Right, note you said DIRECT EXECUTION OR PURE SIMULATION determine the
behavior,

That means an UNCONDITIONAL DIRECT EXECTUTION or SIMULATION.

If H 'aborts' its simulation, it is NOT a DIRECT EXECTUTION OR PURE
SIMULATION.

So if H aborts its simulation, we need to look at an ACTUAL Direct
Exectution or PURE Simulation of that input.

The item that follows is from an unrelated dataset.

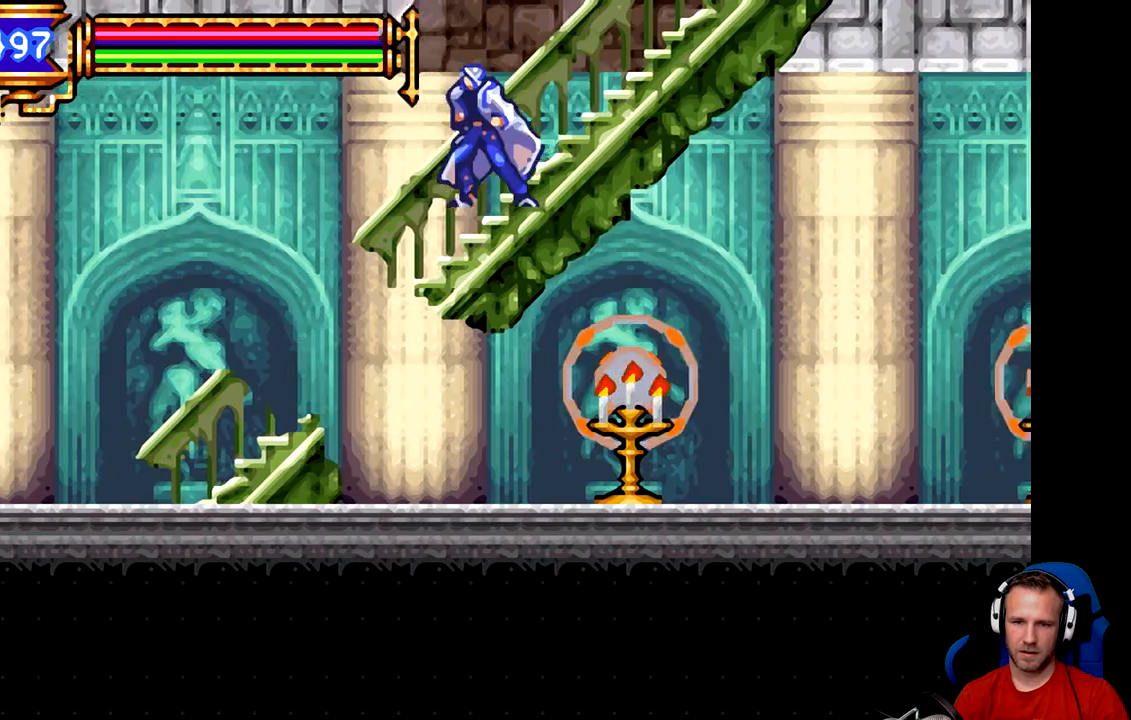
{"buttons": [], "left_stick": "right", "events": [[417, "left_stick", "center"], [484, "left_stick", "right"]]}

Yes, if H IS a Direct Execution or Pure Simulation of its input, then
yes, the fact that its processing of P(P) doesn't reach that end state
shows that THAT P(P) is non-halting. Your problem is that ALL of these
machines also never return an answer, so fail to meet the requirements
of being a decider.

Note, this result ONLY applies to the P built on the H that never
aborts. Since P's behavior depends on H, changing to a different H gives
you different results.

When H does abort its simulation, then the simulation/execution by H is
NOT the required PURE SIMULATION or DIRECT EXECUTION, so its failure to
reach the end is NOT proof of non-halting, and since you have changed
the machine P by changing H you previous proof based on the actual
direct execution/pure simulation is not applicable.

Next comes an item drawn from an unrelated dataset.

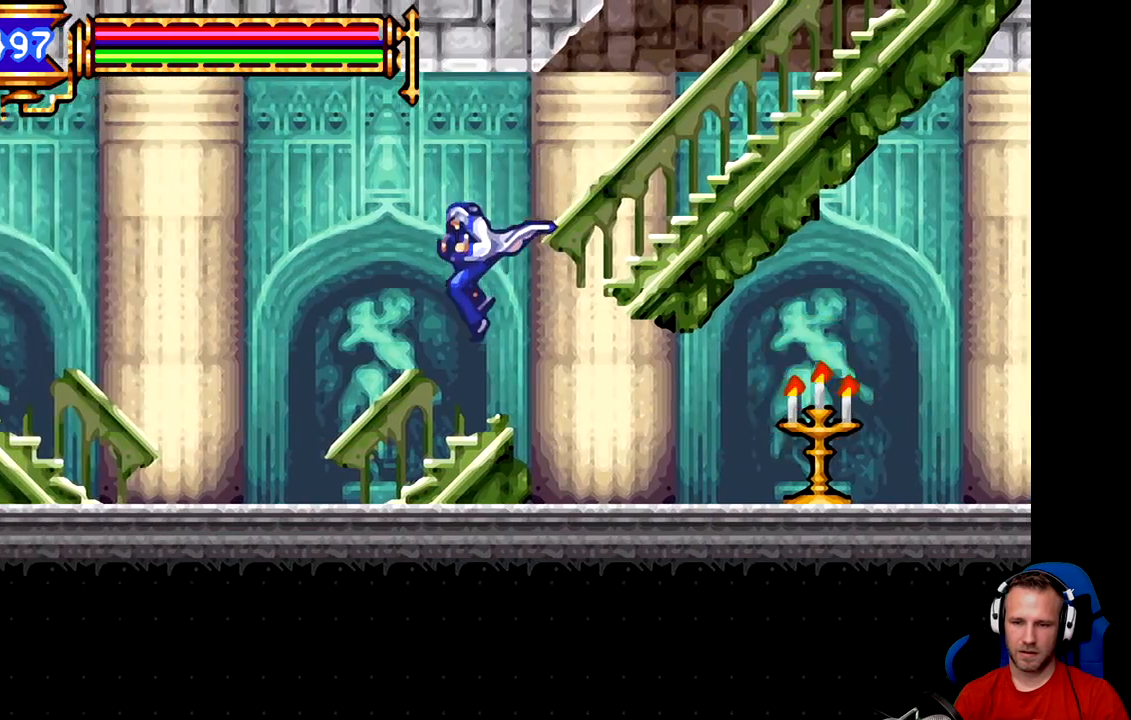
{"buttons": [], "left_stick": "right", "events": [[317, "A", "down"], [417, "A", "up"]]}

You keep on trying to mix the results of one H with that of another, as
has been said before that is INVALID, it makes as much sense as proving
that your cat barks by noting that you neighbor has a cat, so you call
your pet, which happens to be a dog, a cat for this experement.

FAIL.

>
>> Thus, the only machines that meet your premise, are machines that will
>> never abort the simulation/execution of P, and it has been shown that
>> these machine will never return the, in THIS case, correct value of 0.
>>
>> ERGO, you proof fails.
>>
>> You can not show a precisely specified H that actually does CORRECTLY
>> SIMULATE its input which it claims to be non-halting, and also return
>> a value. This is because BY DEFINITION, it takes infinite time to
>> correctly simulate a non-halting computation, and you can't do both
>> return an answer in finite time and still spend an infinite time to do
>> the correct simulation.
>>
>> Your proposition is only true if H is a member of the empty set.
>>
>> FAIL.
>>
>>>
>>>
>>>> Only reasonable interpretations of this statement is either:
>>>> 1) The behavior of Computation (Machine + Input) that this input
>>>> represents,
>>>> 2) The behavior of a UTM/pure simulation of this input (NOT a
>>>> simulation that aborts its simulation).
>>>>
>>>> With That:
>>>>
>>>> If your precisely specified H(P,P) is one that returns 0 from the
>>>> call to H(P,P) then it can easily be shown that P(P) for that H will
>>>> halt.
>>>>
>>>> Yes, H doesn't see that halting because it aborts its simulation
>>>> before it gets there, but the machine that the input represents does.
>>>>
>>>> Yes, P(P) is non-halting if H(P,P) doesn't return, but then H didn't
>>>> give the needed answer so this case is not a counter example either.
>>>>
>>>>
>>>> FAIL.
>>>>
>>>
>>>
>>
>
>